[Entries taken from a collection]
- - - - - - -

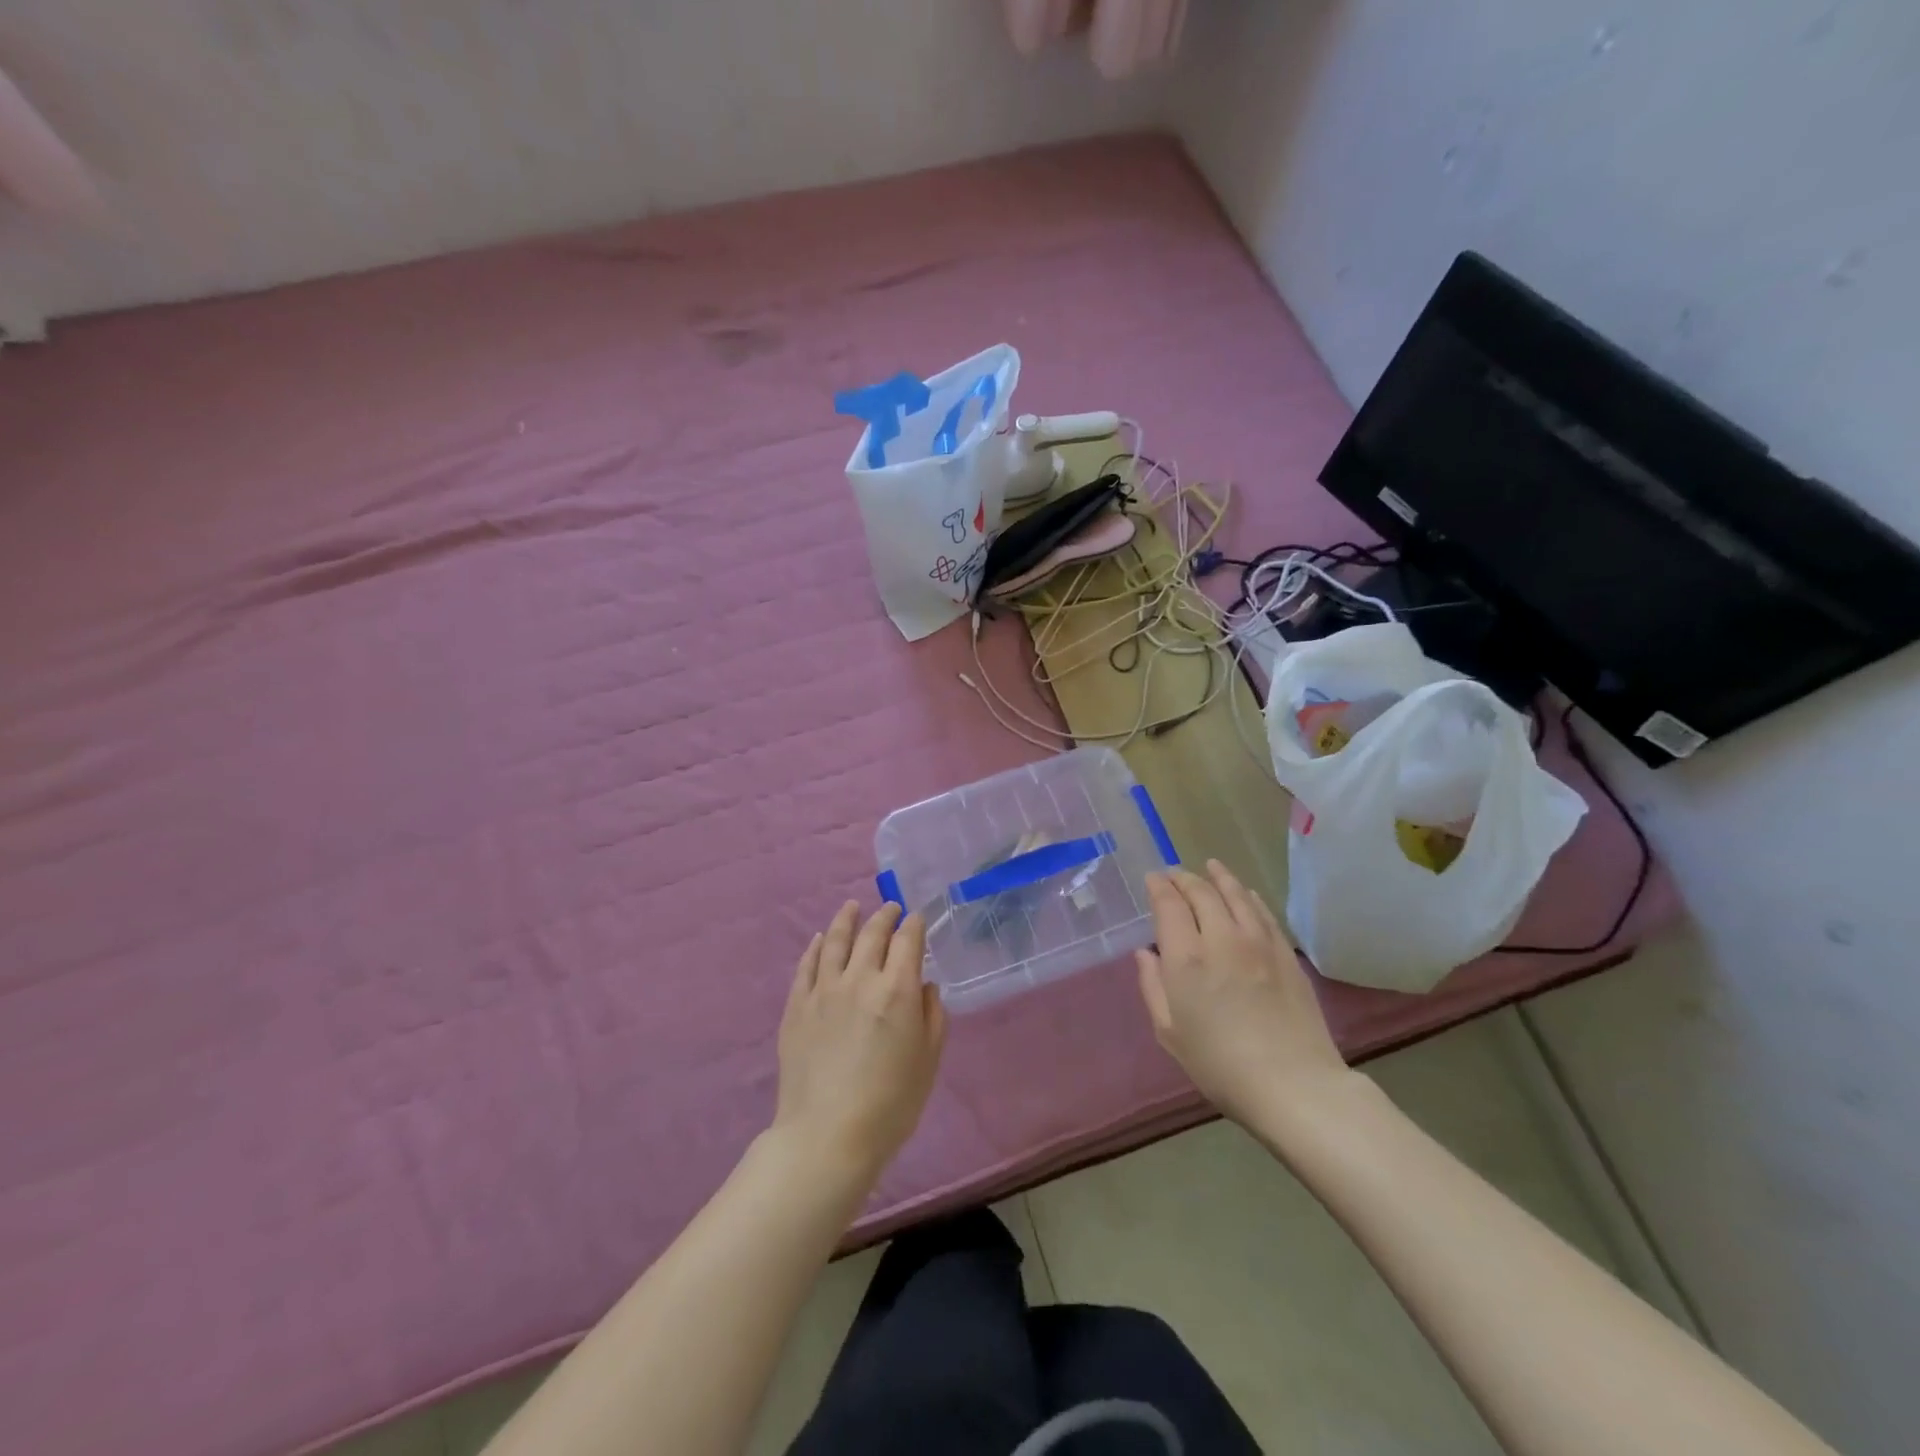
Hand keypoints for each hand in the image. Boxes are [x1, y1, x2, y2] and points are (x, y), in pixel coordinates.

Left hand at [773, 902, 946, 1187]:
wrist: (827, 1135)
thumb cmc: (890, 1104)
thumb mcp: (928, 1061)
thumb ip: (931, 1016)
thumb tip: (924, 986)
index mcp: (897, 989)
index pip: (908, 941)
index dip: (915, 925)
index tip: (917, 919)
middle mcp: (860, 978)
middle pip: (872, 934)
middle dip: (885, 916)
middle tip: (890, 908)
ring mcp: (823, 990)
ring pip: (835, 940)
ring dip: (846, 919)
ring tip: (852, 907)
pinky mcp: (796, 1006)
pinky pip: (807, 965)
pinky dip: (816, 947)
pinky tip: (820, 939)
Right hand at [1136, 861, 1352, 1130]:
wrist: (1294, 1085)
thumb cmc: (1220, 1065)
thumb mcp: (1170, 1033)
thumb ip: (1153, 987)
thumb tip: (1145, 954)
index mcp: (1186, 958)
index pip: (1169, 904)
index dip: (1159, 887)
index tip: (1153, 879)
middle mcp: (1221, 938)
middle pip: (1201, 892)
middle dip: (1184, 879)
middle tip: (1174, 874)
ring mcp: (1258, 942)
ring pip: (1236, 894)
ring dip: (1219, 877)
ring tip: (1210, 866)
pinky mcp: (1285, 953)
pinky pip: (1263, 912)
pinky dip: (1248, 896)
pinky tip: (1245, 893)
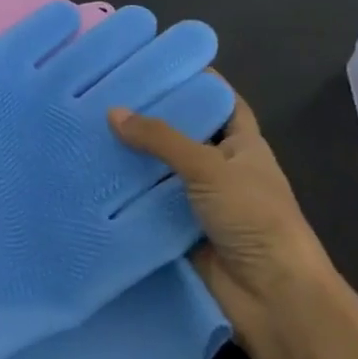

- - - - - - -

Work order
Make an exact copy of only those lines that run from the line with "middle dip: (1184, 879)" through the end of the records, excluding pictures.

Solution to the problem
middle dip: (1184, 879)
middle tip: (1174, 874)
ring mcp: (1258, 942)
ring pip: (1236, 894)
ring dip: (1219, 877)
ring tip: (1210, 866)
pinky mcp: (1285, 953)
pinky pip: (1263, 912)
pinky dip: (1248, 896)
pinky tip: (1245, 893)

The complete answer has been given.